Un projet du Parti Socialiste portugais vise à interdire aux auteurs de renoncer à leur droit à rémunération pour l’utilisation des oeuvres qu’ils créent. Ce qui, selon certaines interprétations, pourrait tuer les licences libres au Portugal, sauf pour les logiciels qui ne sont pas visés.

Sera-t-il bientôt illégal pour les Portugais de contribuer à l’enrichissement de l’encyclopédie collaborative Wikipedia, de diffuser leur musique sans demander rétribution, ou de publier leurs photographies de vacances sur Flickr en autorisant leur exploitation par des tiers ? Le scénario paraît surréaliste, et pourtant ce pourrait être le résultat d’une réforme législative proposée par le Parti Socialiste au Portugal, qui préviendront qu’ils la déposeront à l’agenda du Parlement quel que soit le résultat des futures élections.

Le texte, rapporté par Marcos Daniel Marado Torres, dispose dans un premier temps que « les auteurs ont droit à la perception d’une compensation équitable pour la reproduction des œuvres écrites, sur papier ou support similaire, par exemple le microfilm, la photocopie, la numérisation et d’autres procédés de nature similaire« . Le principe est rappelé et adapté pour toutes les catégories d’œuvres protégées par le droit d’auteur, à l’exception notable des logiciels dont la diffusion sous forme de licence libre n’est pas menacée.

Dans un deuxième temps, le texte proposé ajoute que « la compensation équitable des auteurs, artistes, interprètes ou exécutifs est inalinéable et il ne peut y être renoncé, sous peine de nullité de toute clause contractuelle contraire« . C’est le droit à la rémunération pour copie privée et la rémunération prévue pour les radiodiffusions qui est ainsi visée. Selon le blogueur, les clauses des licences Creative Commons qui autorisent l’utilisation gratuite des œuvres seraient ainsi annulées, faisant peser un risque aux utilisateurs des œuvres sous licence libre.

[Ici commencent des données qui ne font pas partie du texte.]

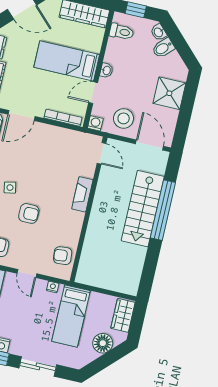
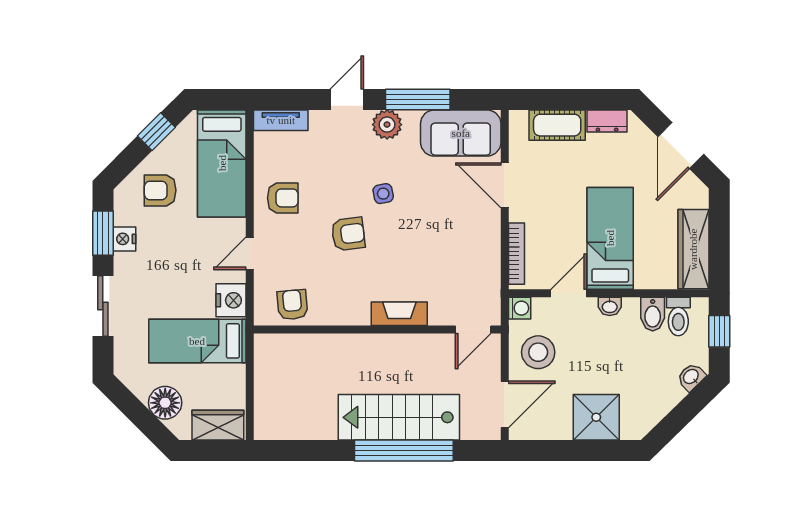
bidet: (163, 48) -> (653, 314), moved, turned -136
door: (93, 93) -> (569, 293), hinge flipped
armchair: (29, 213) -> (348, 234), turned -97
nightstand: (53, 287) -> (231, 300), width x1.89, depth x1.79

Un point de vue qu’il faut toutefois nuancer. Dans leur version française, les contrats prévoient déjà que « dans le cas où une utilisation de l’Oeuvre serait soumise à un régime légal de gestion collective obligatoire, l’Offrant se réserve le droit exclusif de collecter ces redevances par l’intermédiaire de la société de perception et de répartition des droits compétente« . Il précise que « sont notamment concernés la radiodiffusion et la communication dans un lieu public de phonogrammes publiés à des fins de commerce, certains cas de retransmission par câble et satellite, la copie privée d’Oeuvres fixées sur phonogrammes ou vidéogrammes, la reproduction par reprographie« . Ainsi même dans le cas où l’auteur n’aurait pas le droit de renoncer aux rémunérations obligatoires pour l’utilisation des œuvres, les contrats CC resteraient valides.

Le projet portugais est cependant intéressant parce qu’il montre de la confrontation de deux visions. Celle où l’auteur est jugé responsable, et peut librement se défaire d’un droit à rémunération. Et celle, qui prime aujourd’hui, où l’auteur est déresponsabilisé et se voit imposé le fait d’exiger une rémunération pour l’utilisation de ses œuvres. C’est la vision défendue par la Sacem, qui estime qu’il s’agit-là d’un moyen de protéger les auteurs contre eux-mêmes, et contre leur tentation de céder leurs œuvres gratuitement pour accéder à la popularité. L’an dernier, la Sacem américaine avait sollicité des dons pour combattre la musique libre et son idée que les auteurs peuvent créer gratuitement.